Blocco di testo:
....
In alcuni di questi individui si può addirittura verificare un aumento della frequenza cardiaca rispetto al livello normale di circa 70 battiti al minuto fino a livelli di 100-140 battiti al minuto. Un’ulteriore complicazione della sindrome da long Covid può essere la tachicardia ortostatica posturale (POTS), che combina la difficoltà a stare in piedi a causa di un improvviso calo della pressione sanguigna con un battito cardiaco accelerato e una sensazione di profonda stanchezza. Questi sintomi possono essere episodici ma nei lavoratori, è richiesta comunque un’ulteriormente valutazione e una consulenza da parte del medico del lavoro. Inoltre, un altro sintomo comune (che si verifica in circa il 10% dei lavoratori) è la cosiddetta condizione della “nebbia del cervello”, un disturbo neurocognitivo effetto dell’infezione da Covid-19. Quando un lavoratore ha difficoltà di concentrazione e memoria, di solito, si tratta di un effetto temporaneo. Dove non ci sono stati danni permanenti agli organi, gli effetti del long Codi sono destinati a diminuire e a scomparire con la salute del lavoratore che tornerà alla normalità.
....
Esplora il materiale:
1. Nel testo sul long Covid, individua tutti gli elementi che la tachicardia ortostatica posturale (POTS) combina ed elencali.
2. Per ciascuna affermazione indica se concorda con il testo sul long Covid, rispondendo sì o no e citando le parole decisive del testo: (a) il livello normale della frequenza cardiaca è di circa 70 battiti al minuto; (b) la "nebbia del cervello" si verifica in circa il 20% dei lavoratori; (c) le difficoltà di concentrazione e memoria sono di solito un effetto permanente.
Le righe non hanno alcun rapporto con il testo sul long Covid.
....
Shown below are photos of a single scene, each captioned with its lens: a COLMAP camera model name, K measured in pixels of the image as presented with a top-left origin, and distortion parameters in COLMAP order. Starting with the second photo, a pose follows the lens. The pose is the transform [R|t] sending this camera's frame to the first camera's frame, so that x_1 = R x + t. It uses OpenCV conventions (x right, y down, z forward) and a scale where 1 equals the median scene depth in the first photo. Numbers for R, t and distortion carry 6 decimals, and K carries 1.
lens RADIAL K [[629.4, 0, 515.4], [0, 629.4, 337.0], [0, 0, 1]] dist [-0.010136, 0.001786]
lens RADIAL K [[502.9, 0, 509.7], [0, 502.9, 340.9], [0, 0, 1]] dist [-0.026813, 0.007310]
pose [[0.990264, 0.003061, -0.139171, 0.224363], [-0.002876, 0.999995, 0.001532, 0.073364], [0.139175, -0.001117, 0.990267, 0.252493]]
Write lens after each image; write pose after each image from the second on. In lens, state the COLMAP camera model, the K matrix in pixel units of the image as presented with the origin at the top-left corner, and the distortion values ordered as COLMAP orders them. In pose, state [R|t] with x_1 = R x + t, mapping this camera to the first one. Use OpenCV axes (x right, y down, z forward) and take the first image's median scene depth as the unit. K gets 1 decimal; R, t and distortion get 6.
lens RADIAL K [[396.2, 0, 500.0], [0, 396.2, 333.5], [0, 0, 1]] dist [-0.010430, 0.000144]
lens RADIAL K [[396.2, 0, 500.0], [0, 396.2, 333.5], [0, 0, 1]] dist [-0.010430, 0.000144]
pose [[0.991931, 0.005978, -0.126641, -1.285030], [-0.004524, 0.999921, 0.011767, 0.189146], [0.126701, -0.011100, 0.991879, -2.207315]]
....
Esercizi risolti:
1.
- la difficoltà a stare in piedi a causa di un improvviso calo della pressione sanguigna
- un battito cardiaco accelerato
- una sensazione di profonda stanchezza

2.
(a) Sì: "livello normale di circa 70 battiti al minuto".
(b) No: "che si verifica in circa il 10% dei lavoratori".
(c) No: "di solito, si tratta di un effetto temporaneo".